Toute l'aventure journalistique d'Ertuğrul Özkök, qui se résume à être le porte-voix du sionisme et qui continue sans vergogne à semer la discorde, a abouti à un article qui déborde d'enthousiasme et de joie pour Israël, en déformant le texte de Taha et en le liant même à une réunion avec une délégation israélienne à Bakou.


Nous savons parfaitement ceci: ce n’est ni Taha Kılınç ni Yeni Şafak qui ont mis sur la table l’option de l’exode, que nous avons toujours évitée de prononcer ou même d’imaginer, avec la plus grande précaution. Même si nous l’avons tenue à distance, Israël, les États-Unis et même certains dirigeants des pays musulmans, engagés dans la trahison, brûlent d’envie de voir cette option se concrétiser au plus vite. D’une manière ou d’une autre, le concept d’exode allait finir par s’imposer à notre agenda – et il l’a fait.


Ici, notre principe est très clair: ceux qui ont le droit de décider de rester ou de partir, ce sont les habitants de Gaza. Quelle que soit leur décision, elle est légitime et nous la respecterons pleinement.


La Palestine ne résiste pas depuis deux ans, mais depuis 108 ans. Et elle le fait dans une solitude totale. La Palestine paie un prix extrêmement lourd sous le regard passif de l’ensemble du monde musulman. Observer de loin, donner des conseils, des tactiques, des stratégies aux Palestiniens — dire des choses comme
"ils auraient mieux fait de faire ceci"
ou
"là, ils ont commis une erreur"
— est, au minimum, une honte, une impolitesse, une impertinence.

Que des gens qui n’ont même jamais entendu le bruit d’une arme osent juger un peuple qui écrit une épopée de résistance sous les bombes les plus destructrices et les plus meurtrières en disant des choses du type
"oui mais, le 7 octobre, ils ont eu tort"
, c’est de l’arrogance, de la prétention, et un manque total de conscience.

Le peuple palestinien est le peuple le plus digne du XXIe siècle. Respecter ce peuple et ses décisions fait partie de l'humanité. Critiquer à distance, depuis un confort et une sécurité que vous leur avez ôtés, un peuple laissé seul dans sa lutte, à cause des choix qu'il fait, revient à renoncer à toute humanité.


Mais ce n'est pas là le véritable sujet. Précisons-le d'emblée: si les habitants de Gaza sont expulsés, la prochaine étape sera la Cisjordanie, puis l'expulsion et l'occupation se propageront en Syrie et au Liban.


L'exode d'un peuple opprimé, au-delà de ses conséquences physiques, provoquera des résultats qui ébranleront profondément la communauté musulmane, avec des conséquences difficiles à supporter. Tandis que les Palestiniens resteront un peuple fier, la communauté musulmane sera confrontée à une honte, un déshonneur et une humiliation qui perdureront pendant des siècles.

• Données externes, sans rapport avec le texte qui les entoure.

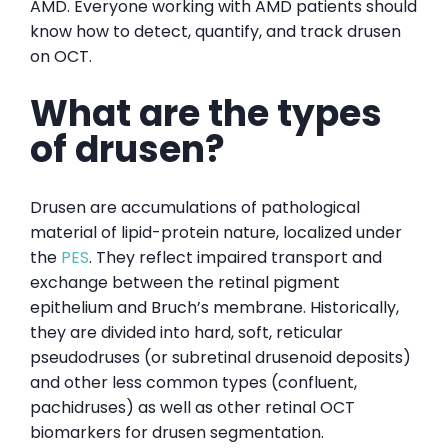
AMD. Everyone working with AMD patients should
know how to detect, quantify, and track drusen
on OCT.
What are the types
of drusen?
Drusen are accumulations of pathological
material of lipid-protein nature, localized under
the
PES
. They reflect impaired transport and
exchange between the retinal pigment
epithelium and Bruch’s membrane. Historically,
they are divided into hard, soft, reticular
pseudodruses (or subretinal drusenoid deposits)
and other less common types (confluent,
pachidruses) as well as other retinal OCT
biomarkers for drusen segmentation.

Un mouvement d'expulsion, orchestré conjointement par Israël et les États-Unis, et soutenu par certains pays complices, bouleversera tout: les pierres comme les positions de pouvoir. Aucune forme de sacrifice, aucune générosité, aucune déclaration flatteuse, ni tentative de manipulation de l'opinion publique ne pourra effacer la honte monumentale qui en découlera.


Quelle que soit la décision que prenne la Palestine, elle sera juste et nous l’honorerons. Mais ceux qui ont contraint la Palestine à ce choix, ceux qui l’ont abandonnée, ceux qui ont conduit cette cause à une telle impasse, seront relégués aux oubliettes de l’Histoire — et ne seront jamais évoqués avec bienveillance.


La Mecque s’était effondrée le jour où le Prophète (paix et salut sur lui) avait dû émigrer; si les Palestiniens en viennent à faire de même, ce jour-là, cet instant précis, provoquera un séisme qui ébranlera jusqu’aux fondations des palais de verre.